* About this task *
Scan the material for the word "black", and copy each line where it shows up.

== Segment start ==

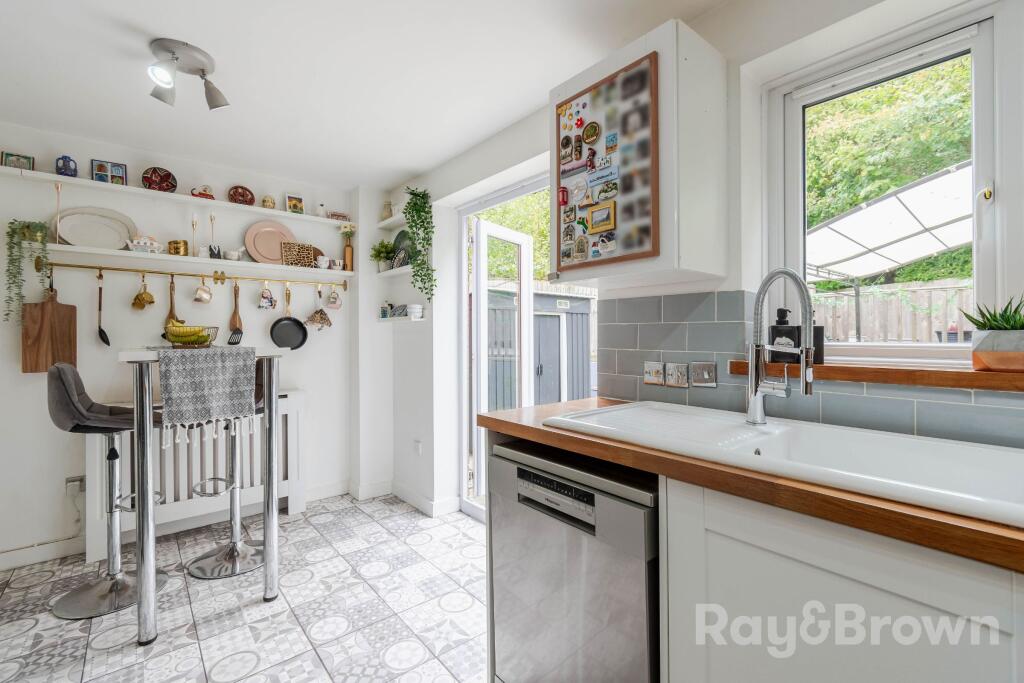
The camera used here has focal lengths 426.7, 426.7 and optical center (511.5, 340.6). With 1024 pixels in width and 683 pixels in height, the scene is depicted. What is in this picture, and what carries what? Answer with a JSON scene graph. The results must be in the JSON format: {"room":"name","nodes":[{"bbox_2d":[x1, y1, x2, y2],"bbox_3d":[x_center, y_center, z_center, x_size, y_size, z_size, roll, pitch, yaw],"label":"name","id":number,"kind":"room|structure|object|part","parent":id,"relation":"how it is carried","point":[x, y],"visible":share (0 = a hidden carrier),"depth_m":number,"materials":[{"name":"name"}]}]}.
{"room":"kitchen","nodes":[
{"label":"kitchen","id":0,"kind":"room"},
{"bbox_2d":[0,122,366,567],"bbox_3d":[-2.343,0.010,2.717,3.169,2.415,0.184,0,0,-40],"label":"back wall","id":1,"kind":"structure","parent":0,"point":[21,375],"depth_m":2.64,"materials":[{"name":"white paint"}]},
{"bbox_2d":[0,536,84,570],"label":"baseboard","id":2,"kind":"structure","parent":1,"relation":"attached to","point":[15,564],"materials":[{"name":"white paint"}]},
{"bbox_2d":[65,475,84,495],"bbox_3d":[-2.412,0.805,2.359,0.071,0.105,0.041,0,0,-40],"label":"wall socket","id":3,"kind":"object","parent":1,"relation":"attached to","point":[69,484],"visible":0.82,"depth_m":2.35,"materials":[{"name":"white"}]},
{"bbox_2d":[1,166,346,227],"bbox_3d":[-1.987,-0.881,2.782,1.873,0.036,0.215,0,0,-40],"label":"upper shelf","id":4,"kind":"object","parent":1,"relation":"attached to","point":[265,210],"visible":0.94,"depth_m":2.60,"materials":[{"name":"white wood"}]},
{"bbox_2d":[1,151,33,170],"bbox_3d":[-2.652,-0.947,2.283,0.119,0.096,0.054,0,0,-40],"label":"picture frame","id":5,"kind":"object","parent":4,"relation":"on","point":[7,156],"visible":0.87,"depth_m":2.28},
{"bbox_2d":[55,155,76,176],"bbox_3d":[-2.474,-0.961,2.370,0.095,0.120,0.083,0,0,-40],"label":"blue vase","id":6,"kind":"object","parent":4,"relation":"on","point":[61,168],"visible":0.93,"depth_m":2.35,"materials":[{"name":"blue ceramic"}]},
{"bbox_2d":[92,159,127,184],"bbox_3d":[-2.372,-0.978,2.512,0.149,0.136,0.060,0,0,-40],"label":"picture frame","id":7,"kind":"object","parent":4,"relation":"on","point":[113,166],"visible":0.92,"depth_m":2.50,"materials":[{"name":"blue"}]},
{"bbox_2d":[141,167,176,191],"bbox_3d":[-2.170,-0.978,2.623,0.175,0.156,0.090,0,0,-40],"label":"decorative plate","id":8,"kind":"object","parent":4,"relation":"on","point":[161,178],"visible":0.95,"depth_m":2.62,"materials":[{"name":"red ceramic"}]},
{"bbox_2d":[191,184,214,198],"bbox_3d":[-1.995,-0.956,2.758,0.133,0.094,0.078,0,0,-40],"label":"teapot","id":9,"kind":"object","parent":4,"relation":"on","point":[203,194],"visible":0.9,"depth_m":2.74,"materials":[{"name":"ceramic"}]},
{"bbox_2d":[227,185,255,204],"bbox_3d":[-1.842,-0.975,2.898,0.158,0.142,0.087,0,0,-40],"label":"decorative plate","id":10,"kind":"object","parent":4,"relation":"on","point":[243,194],"visible":0.97,"depth_m":2.89,"materials":[{"name":"red ceramic"}]},
{"bbox_2d":[261,194,275,209],"bbox_3d":[-1.692,-0.954,2.970,0.088,0.101,0.081,0,0,-40],"label":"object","id":11,"kind":"object","parent":4,"relation":"on","point":[271,204],"visible":0.96,"depth_m":2.94,"materials":[{"name":"ceramic"}]},
{"bbox_2d":[286,193,304,213],"bbox_3d":[-1.574,-0.984,3.093,0.114,0.140,0.060,0,0,-40],"label":"picture frame","id":12,"kind":"object","parent":4,"relation":"on","point":[289,200],"visible":0.98,"depth_m":3.08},
{"bbox_2d":[316,202,326,216],"bbox_3d":[-1.425,-0.971,3.187,0.078,0.113,0.066,0,0,-40],"label":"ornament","id":13,"kind":"object","parent":4,"relation":"on","point":[321,208],"visible":0.93,"depth_m":3.17,"materials":[{"name":"white ceramic"}]},
{"bbox_2d":[328,210,349,221],"bbox_3d":[-1.332,-0.945,3.274,0.153,0.082,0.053,0,0,-40],"label":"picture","id":14,"kind":"object","parent":4,"relation":"on","point":[341,216],"visible":0.89,"depth_m":3.26},
{"bbox_2d":[28,243,357,281],"bbox_3d":[-1.921,-0.471,2.824,1.726,0.052,0.198,0,0,-40],"label":"lower shelf","id":15,"kind":"object","parent":1,"relation":"attached to","point":[157,257],"visible":0.95,"depth_m":2.64,"materials":[{"name":"white"}]},
{"bbox_2d":[2,218,49,321],"bbox_3d":[-2.571,-0.381,2.278,0.199,0.617,0.215,0,0,-40],"label":"trailing plant","id":16,"kind":"object","parent":15,"relation":"on","point":[9,269],"visible":0.97,"depth_m":2.24,"materials":[{"name":"green plant"}]},
{"bbox_2d":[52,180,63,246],"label":"candlestick","id":17,"kind":"object","parent":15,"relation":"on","point":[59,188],"visible":0.97,"depth_m":2.36,"materials":[{"name":"metal"}]},
{"bbox_2d":[53,206,136,248],"bbox_3d":[-2.433,-0.653,2.492,0.386,0.251,0.122,0,0,-40],"label":"platter","id":18,"kind":"object","parent":15,"relation":"on","point":[67,220],"visible":0.95,"depth_m":2.49,"materials":[{"name":"white ceramic"}]},
{"bbox_2d":[126,235,163,253],"bbox_3d":[-2.188,-0.575,2.554,0.181,0.106,0.120,0,0,-40],"label":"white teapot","id":19,"kind":"object","parent":15,"relation":"on","point":[147,243],"visible":0.99,"depth_m":2.52,"materials":[{"name":"white ceramic"}]},
{"bbox_2d":[167,239,188,255],"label":"gold container","id":20,"kind":"object","parent":15,"relation":"on","point":[177,251],"visible":0.96,"depth_m":2.64,"materials":[{"name":"gold metal"}]},
{"bbox_2d":[36,260,344,289],"bbox_3d":[-1.980,-0.416,2.820,1.610,0.068,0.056,0,0,-40],"label":"hanging rail","id":21,"kind":"object","parent":15,"relation":"attached to","point":[73,265],"visible":0.97,"depth_m":2.71,"materials":[{"name":"gold metal"}]},
{"bbox_2d":[22,283,76,373],"bbox_3d":[-2.534,-0.084,2.340,0.222,0.507,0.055,0,0,-40],"label":"cutting board","id":22,"kind":"object","parent":21,"relation":"hanging from","point":[67,317],"visible":0.92,"depth_m":2.33,"materials":[{"name":"brown wood"}]},
{"bbox_2d":[96,271,110,346],"bbox_3d":[-2.404,-0.175,2.506,0.061,0.391,0.079,0,0,-40],"label":"ladle","id":23,"kind":"object","parent":21,"relation":"hanging from","point":[107,343],"visible":0.97,"depth_m":2.50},
{"bbox_2d":[131,275,154,309],"bbox_3d":[-2.256,-0.296,2.613,0.113,0.215,0.095,0,0,-40],"label":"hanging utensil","id":24,"kind":"object","parent":21,"relation":"hanging from","point":[149,295],"visible":0.96,"depth_m":2.60,"materials":[{"name":"gold metal"}]},
{"bbox_2d":[164,276,178,334],"bbox_3d":[-2.109,-0.208,2.651,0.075,0.340,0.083,0,0,-40],"label":"wooden spoon","id":25,"kind":"object","parent":21,"relation":"hanging from","point":[171,313],"visible":0.61,"depth_m":2.64,"materials":[{"name":"brown wood"}]},
{"bbox_2d":[193,276,212,303],"bbox_3d":[-2.020,-0.336,2.794,0.104,0.183,0.096,0,0,-40],"label":"hanging mug","id":26,"kind":"object","parent":21,"relation":"hanging from","point":[205,291],"visible":0.97,"depth_m":2.79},
{"bbox_2d":[227,282,243,344],"bbox_3d":[-1.851,-0.183,2.868,0.092,0.387,0.078,0,0,-40],"label":"spatula","id":27,"kind":"object","parent":21,"relation":"hanging from","point":[239,341],"visible":0.97,"depth_m":2.87,"materials":[{"name":"brown wood"}]},
{"bbox_2d":[258,282,276,310],"bbox_3d":[-1.715,-0.312,2.983,0.111,0.182,0.092,0,0,-40],"label":"mug","id":28,"kind":"object","parent":21,"relation":"hanging from","point":[271,301],"visible":0.95,"depth_m":2.97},
{"bbox_2d":[269,288,307,350],"bbox_3d":[-1.600,-0.147,3.073,0.088,0.415,0.229,0,0,34],"label":"frying pan","id":29,"kind":"object","parent":21,"relation":"hanging from","point":[277,343],"visible":0.98,"depth_m":3.08,"materials":[{"name":"black metal"}]},
{"bbox_2d":[306,292,333,330],"bbox_3d":[-1.421,-0.225,3.154,0.183,0.290,0.106,0,0,-40],"label":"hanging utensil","id":30,"kind":"object","parent":21,"relation":"hanging from","point":[321,317],"visible":0.97,"depth_m":3.15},
{"bbox_2d":[326,286,342,308],"bbox_3d":[-1.338,-0.329,3.219,0.098,0.165,0.091,0,0,-40],"label":"mug","id":31,"kind":"object","parent":21,"relation":"hanging from","point":[337,305],"visible":0.96,"depth_m":3.21,"materials":[{"name":"ceramic"}]},
{"bbox_2d":[189,214,199,257],"bbox_3d":[-2.050,-0.670,2.756,0.069,0.303,0.072,0,0,-40],"label":"candlestick","id":32,"kind":"object","parent":15,"relation":"on","point":[193,226],"visible":0.95,"depth_m":2.75,"materials":[{"name":"gold metal"}]},
{"bbox_2d":[207,213,222,259],"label":"candlestick","id":33,"kind":"object","parent":15,"relation":"on","point":[211,220],"visible":0.99,"depth_m":2.81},
{"bbox_2d":[223,247,246,260],"bbox_3d":[-1.862,-0.588,2.883,0.140,0.099,0.082,0,0,-40],"label":"small bowl","id":34,"kind":"object","parent":15,"relation":"on","point":[231,253],"visible":0.99,"depth_m":2.86,"materials":[{"name":"white ceramic"}]},
{"bbox_2d":[245,220,296,263],"bbox_3d":[-1.703,-0.694,3.037,0.346,0.318,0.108,0,0,-40],"label":"pink plate","id":35,"kind":"object","parent":15,"relation":"on","point":[263,247],"visible":0.85,"depth_m":3.02,"materials":[{"name":"pink ceramic"}]},
{"bbox_2d":[281,241,317,267],"bbox_3d":[-1.533,-0.618,3.078,0.215,0.173,0.052,0,0,-40],"label":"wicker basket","id":36,"kind":"object","parent":15,"relation":"on","point":[287,259],"visible":0.96,"depth_m":3.07,"materials":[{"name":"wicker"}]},
{"bbox_2d":[316,255,331,269],"bbox_3d":[-1.394,-0.572,3.159,0.116,0.090,0.081,0,0,-40],"label":"mug","id":37,"kind":"object","parent":15,"relation":"on","point":[323,263],"visible":1,"depth_m":3.13,"materials":[{"name":"white ceramic"}]},
{"bbox_2d":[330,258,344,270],"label":"mug","id":38,"kind":"object","parent":15,"relation":"on","point":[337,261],"visible":0.98,"depth_m":3.21,"materials":[{"name":"white ceramic"}]},
{"bbox_2d":[338,222,354,270],"bbox_3d":[-1.270,-0.718,3.284,0.129,0.375,0.116,0,0,-40],"label":"flower vase","id":39,"kind":"object","parent":15,"relation":"on","point":[347,249],"visible":0.97,"depth_m":3.27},
{"bbox_2d":[0,492,488,682],"bbox_3d":[-0.533,1.250,0.910,3.290,0.099,4.901,0,0,-40],"label":"floor","id":40,"kind":"structure","parent":0,"point":[435,606],"depth_m":1.89,"materials":[{"name":"white tile"}]},
{"bbox_2d":[47,359,170,622],"bbox_3d":[-1.884,0.651,2.034,0.471,1.116,0.433,0,0,-40],"label":"bar stool","id":41,"kind":"object","parent":40,"relation":"on","point":[79,592],"visible":0.82,"depth_m":1.97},
{"bbox_2d":[84,389,305,563],"bbox_3d":[-1.933,0.797,2.749,1.154,0.834,0.179,0,0,-40],"label":"radiator","id":42,"kind":"object","parent":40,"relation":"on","point":[91,462],"visible":0.6,"depth_m":2.63,"materials":[{"name":"white metal"}]},
{"bbox_2d":[114,346,287,645],"bbox_3d":[-1.445,0.631,2.030,0.637,1.144,0.660,0,0,-40],"label":"bar table","id":43,"kind":"object","parent":40,"relation":"on","point":[147,458],"visible":0.89,"depth_m":1.77,"materials":[{"name":"silver metal"}]},
{"bbox_2d":[153,345,258,442],"bbox_3d":[-1.441,0.221,1.984,0.383,0.353,0.524,0,0,-40],"label":"table runner","id":44,"kind":"object","parent":43,"relation":"on","point":[179,365],"visible":0.99,"depth_m":1.81,"materials":[{"name":"grey fabric"}]},
{"bbox_2d":[164,321,218,346],"bbox_3d":[-1.582,-0.028,2.122,0.224,0.103,0.227,0,0,-40],"label":"fruit basket","id":45,"kind":"object","parent":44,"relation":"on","point":[213,327],"visible":0.76,"depth_m":2.07,"materials":[{"name":"metal"}]},
{"bbox_2d":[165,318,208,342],"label":"banana bunch","id":46,"kind":"object","parent":45,"relation":"in","point":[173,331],"visible":0.71,"depth_m":2.09,"materials":[{"name":"yellow food"}]},
{"bbox_2d":[184,357,268,577],"bbox_3d":[-1.536,0.641,2.357,0.466,1.136,0.452,0,0,-40],"label":"bar stool","id":47,"kind":"object","parent":40,"relation":"on","point":[211,556],"visible":0.65,"depth_m":2.30,"materials":[{"name":"silver metal"}]},
{"bbox_2d":[488,436,660,682],"bbox_3d":[0.344,0.762,1.373,0.590,0.860,0.589,0,0,-40],"label":"dishwasher","id":48,"kind":"object","parent":40,"relation":"on","point":[526,472],"visible":0.68,"depth_m":1.15,"materials":[{"name":"silver metal"}]},
{"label":"control panel","id":49,"kind":"part","parent":48,"relation":"part of","materials":[{"name":"metal"}]},
{"bbox_2d":[658,476,1023,682],"bbox_3d":[0.903,0.742,0.729,0.575,0.878,1.092,0,0,-40],"label":"base cabinet","id":50,"kind":"object","parent":40,"relation":"on","point":[878,596],"visible":0.65,"depth_m":0.75,"materials":[{"name":"white paint"}]},
{"bbox_2d":[478,396,1023,573],"bbox_3d":[0.890,0.276,0.815,0.650,0.042,2.522,0,0,-40],"label":"countertop","id":51,"kind":"structure","parent":50,"relation":"on","point":[495,423],"depth_m":0.76,"materials":[{"name":"brown wood"}]},
{"bbox_2d":[543,400,1023,527],"bbox_3d":[0.635,0.325,1.065,0.542,0.176,1.062,0,0,-40],"label":"sink","id":52,"kind":"object","parent":51,"relation":"in","point":[902,439],"visible":0.7,"depth_m":0.99,"materials":[{"name":"white ceramic"}]},
{"bbox_2d":[746,268,814,423],"bbox_3d":[0.724,0.020,1.145,0.109,0.422,0.237,0,0,-14],"label":"kitchen tap","id":53,"kind":"object","parent":52,"relation":"on","point":[754,401],"visible":0.99,"depth_m":1.18,"materials":[{"name":"silver metal"}]},
{"bbox_2d":[0,0,736,191],"bbox_3d":[-0.556,-1.212,0.963,2.953,0.110,5.032,0,0,-40],"label":"ceiling","id":54,"kind":"structure","parent":0,"point":[139,16],"depth_m":1.84,"materials":[{"name":"white paint"}]},
{"bbox_2d":[146,37,228,109],"bbox_3d":[-1.342,-1.080,1.762,0.276,0.181,0.252,0,0,-40],"label":"ceiling spotlight","id":55,"kind":"object","parent":54,"relation":"attached to","point":[217,96],"visible":0.99,"depth_m":1.72,"materials":[{"name":"silver metal"}]},
{"bbox_2d":[386,1,1023,520],"bbox_3d":[0.723,0.023,1.655,0.248,2.389,4.844,0,0,-40],"label":"right wall","id":56,"kind":"structure","parent":0,"point":[433,184],"depth_m":2.05,"materials":[{"name":"white paint"}]},
{"bbox_2d":[377,213,408,229],"bbox_3d":[-0.807,-0.894,3.162,0.185,0.039,0.520,0,0,-40],"label":"wall shelf","id":57,"kind":"object","parent":56,"relation":"attached to","point":[387,222],"visible":0.64,"depth_m":3.18,"materials":[{"name":"white wood"}]},
{"bbox_2d":[380,201,392,219],"bbox_3d":[-0.968,-0.995,3.305,0.096,0.152,0.099,0,0,-40],"label":"vase","id":58,"kind":"object","parent":57,"relation":"on","point":[387,208],"visible":0.8,"depth_m":3.27,"materials":[{"name":"ceramic"}]},
{"bbox_2d":[402,188,435,295],"bbox_3d":[-0.623,-0.642,2.886,0.231,0.818,0.285,0,0,-12],"label":"trailing plant","id":59,"kind":"object","parent":57,"relation":"on","point":[413,194],"visible":0.97,"depth_m":2.85,"materials":[{"name":"green plant"}]},
{"bbox_2d":[375,265,411,277],"bbox_3d":[-0.831,-0.503,3.196,0.178,0.043,0.642,0,0,-40],"label":"wall shelf","id":60,"kind":"object","parent":56,"relation":"attached to","point":[399,271],"visible":0.63,"depth_m":3.12,"materials":[{"name":"white wood"}]},
{"bbox_2d":[370,239,395,271],"bbox_3d":[-0.997,-0.659,3.297,0.202,0.244,0.212,0,0,-40],"label":"potted plant","id":61,"kind":"object","parent":60,"relation":"on","point":[383,245],"visible":0.89,"depth_m":3.27,"materials":[{"name":"green plant"}]},
{"bbox_2d":[391,230,411,267],"bbox_3d":[-0.831,-0.698,3.220,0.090,0.284,0.277,0,0,-40],"label":"decorative plate","id":62,"kind":"object","parent":60,"relation":"on","point":[399,241],"visible":0.73,"depth_m":3.22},
{"bbox_2d":[378,315,424,322],"bbox_3d":[-0.816,-0.158,3.162,0.182,0.038,0.421,0,0,-40],"label":"small wall shelf","id":63,"kind":"object","parent":56,"relation":"attached to","point":[383,319],"visible":0.74,"depth_m":3.09,"materials":[{"name":"white wood"}]},
{"bbox_2d":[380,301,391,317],"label":"jar","id":64,"kind":"object","parent":63,"relation":"on","point":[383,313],"visible":0.99,"depth_m":3.27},
{"bbox_2d":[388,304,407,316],"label":"ornament","id":65,"kind":"object","parent":63,"relation":"on","point":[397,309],"visible":0.96,"depth_m":3.16,"materials":[{"name":"grey"}]},
{"bbox_2d":[406,303,422,318],"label":"stacked bowls","id":66,"kind":"object","parent":63,"relation":"on","point":[411,311],"visible":1,"depth_m":2.99,"materials":[{"name":"white ceramic"}]},
{"bbox_2d":[350,477,459,516],"bbox_3d":[-0.840,1.138,3.085,0.490,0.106,1.016,0,0,-40],"label":"baseboard","id":67,"kind":"structure","parent":56,"relation":"attached to","point":[407,496],"depth_m":3.14,"materials":[{"name":"white paint"}]},
{"bbox_2d":[413,439,422,455],"bbox_3d":[-0.679,0.769,3.062,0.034,0.111,0.077,0,0,-40],"label":"wall socket","id":68,"kind":"object","parent":56,"relation":"attached to","point":[417,445],"visible":0.99,"depth_m":3.05,"materials":[{"name":"white plastic"}]},
{"bbox_2d":[470,215,534,507],"bbox_3d":[-0.039,0.184,3.054,0.148,2.003,0.722,0,0,35],"label":"open door","id":69,"kind":"structure","parent":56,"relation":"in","point":[475,259],"depth_m":2.92,"materials":[{"name":"white plastic"}]},
{"bbox_2d":[548,15,730,288],"bbox_3d":[0.422,-0.589,1.553,0.370,0.764,0.531,0,0,-40],"label":"upper cabinet","id":70,"kind":"object","parent":56,"relation":"attached to","point":[592,273],"visible":0.81,"depth_m":1.36,"materials":[{"name":"white paint"}]},
{"bbox_2d":[555,50,660,273],"bbox_3d":[0.303,-0.575,1.468,0.022,0.643,0.436,0,0,-40],"label":"board","id":71,"kind":"object","parent":70,"relation":"attached to","point":[614,226],"visible":1,"depth_m":1.43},
{"bbox_2d":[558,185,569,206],"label":"magnet","id":72,"kind":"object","parent":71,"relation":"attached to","point":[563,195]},
{"bbox_2d":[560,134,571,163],"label":"magnet","id":73,"kind":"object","parent":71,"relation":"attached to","point":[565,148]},
{"bbox_2d":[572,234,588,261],"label":"magnet","id":74,"kind":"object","parent":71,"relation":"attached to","point":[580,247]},
{"bbox_2d":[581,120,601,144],"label":"magnet","id":75,"kind":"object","parent":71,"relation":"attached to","point":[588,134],"visible":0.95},
{"bbox_2d":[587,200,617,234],"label":"magnet","id":76,"kind":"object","parent":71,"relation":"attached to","point":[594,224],"visible":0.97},
{"bbox_2d":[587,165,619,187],"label":"magnet","id":77,"kind":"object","parent":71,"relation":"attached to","point":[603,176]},
{"bbox_2d":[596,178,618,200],"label":"magnet","id":78,"kind":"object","parent":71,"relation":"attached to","point":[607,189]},
{"bbox_2d":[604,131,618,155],"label":"magnet","id":79,"kind":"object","parent":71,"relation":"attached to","point":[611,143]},
{"bbox_2d":[594,289,1023,449],"bbox_3d":[1.217,0.056,0.897,0.011,0.422,2.251,0,0,-40],"label":"tile backsplash","id":80,"kind":"structure","parent":56,"relation":"attached to","point":[664,303],"depth_m":1.39,"materials":[{"name":"tile"}]},
{"bbox_2d":[644,361,664,385],"bbox_3d":[0.553,0.125,1.652,0.017,0.086,0.084,0,0,-40],"label":"wall socket","id":81,"kind":"object","parent":80,"relation":"attached to","point":[656,365],"visible":0.97,"depth_m":1.64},
{"bbox_2d":[665,361,688,387],"bbox_3d":[0.605,0.123,1.572,0.014,0.086,0.080,0,0,-40],"label":"wall socket","id":82,"kind":"object","parent":80,"relation":"attached to","point":[672,373],"visible":0.97,"depth_m":1.56,"materials":[{"name":"silver metal"}]},
{"bbox_2d":[690,361,716,387],"bbox_3d":[0.668,0.118,1.499,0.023,0.085,0.094,0,0,-40],"label":"wall switch","id":83,"kind":"object","parent":80,"relation":"attached to","point":[704,373],"visible":0.97,"depth_m":1.49,"materials":[{"name":"metal"}]},
{"bbox_2d":[729,359,1023,392],"bbox_3d":[1.158,0.088,1.033,0.203,0.043,1.080,0,0,-40],"label":"window sill","id":84,"kind":"structure","parent":56,"relation":"attached to","point":[900,373],"depth_m":1.09,"materials":[{"name":"brown wood"}]},
{"bbox_2d":[768,307,799,361],"bbox_3d":[0.883,-0.017,1.393,0.080,0.186,0.081,0,0,-13],"label":"soap dispenser","id":85,"kind":"object","parent":84,"relation":"on","point":[774,329],"visible":0.8,"depth_m":1.37,"materials":[{"name":"black"}]},
{"bbox_2d":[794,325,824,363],"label":"black canister","id":86,"kind":"object","parent":84,"relation":"on","point":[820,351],"visible":0.47,"depth_m":1.33,"materials":[{"name":"black"}]},
{"bbox_2d":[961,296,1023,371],"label":"potted plant","id":87,"kind":"object","parent":84,"relation":"on","point":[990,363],"visible":0.98,"depth_m":1.00,"materials":[{"name":"green plant"}]},
{"bbox_2d":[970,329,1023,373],"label":"plant pot","id":88,"kind":"object","parent":84,"relation":"on","point":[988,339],"visible":0.96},
{"bbox_2d":[765,2,1017,360],"bbox_3d":[1.154,-0.377,1.222,0.111,0.950,0.816,0,0,-40],"label":"window","id":89,"kind":"structure","parent":56,"relation":"in","point":[984,253],"depth_m":1.22,"materials":[{"name":"white"}]},
{"bbox_2d":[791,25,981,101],"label":"roller blind","id":90,"kind":"object","parent":89,"relation":"attached to","point":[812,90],"visible":0.95,"depth_m":1.28,"materials":[{"name":"white plastic"}]},
{"label":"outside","id":91,"kind":"structure","parent":0,"visible":0},
{"label":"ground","id":92,"kind":"structure","parent":91,"visible":0},
{"bbox_2d":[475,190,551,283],"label":"tree","id":93,"kind":"object","parent":92,"relation":"on","point":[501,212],"visible":0.13,"depth_m":9.12,"materials":[{"name":"green plant"}]},
{"bbox_2d":[481,287,593,411],"bbox_3d":[0.072,0.257,6.222,2.213,1.932,1.622,0,0,-40],"label":"shed","id":94,"kind":"structure","parent":92,"relation":"on","point":[556,399],"depth_m":5.72,"materials":[{"name":"grey"}]},
{"bbox_2d":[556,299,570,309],"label":"sign","id":95,"kind":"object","parent":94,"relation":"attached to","point":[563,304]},
{"bbox_2d":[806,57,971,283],"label":"tree","id":96,"kind":"object","parent":92,"relation":"on","point":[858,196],"visible":0.24,"depth_m":6.95,"materials":[{"name":"green plant"}]},
{"bbox_2d":[806,161,975,336],"bbox_3d":[4.857,-0.490,4.940,3.018,2.952,3.748,0,0,-40],"label":"canopy","id":97,"kind":"object","parent":92,"relation":"on","point":[872,267],"visible":0.62,"depth_m":5.16,"materials":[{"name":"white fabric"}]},
{"bbox_2d":[810,279,973,343],"bbox_3d":[5.982,0.042,6.089,0.125,1.879,5.584,0,0,-40],"label":"wooden fence","id":98,"kind":"object","parent":92,"relation":"on","point":[908,337],"visible":0.35,"depth_m":6.33,"materials":[{"name":"brown wood"}]}
]}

== Segment end ==

* Answer to the problem *
{"bbox_2d":[269,288,307,350],"bbox_3d":[-1.600,-0.147,3.073,0.088,0.415,0.229,0,0,34],"label":"frying pan","id":29,"kind":"object","parent":21,"relation":"hanging from","point":[277,343],"visible":0.98,"depth_m":3.08,"materials":[{"name":"black metal"}]},
{"bbox_2d":[768,307,799,361],"bbox_3d":[0.883,-0.017,1.393,0.080,0.186,0.081,0,0,-13],"label":"soap dispenser","id":85,"kind":"object","parent":84,"relation":"on","point":[774,329],"visible":0.8,"depth_m":1.37,"materials":[{"name":"black"}]},
{"bbox_2d":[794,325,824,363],"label":"black canister","id":86,"kind":"object","parent":84,"relation":"on","point":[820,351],"visible":0.47,"depth_m":1.33,"materials":[{"name":"black"}]},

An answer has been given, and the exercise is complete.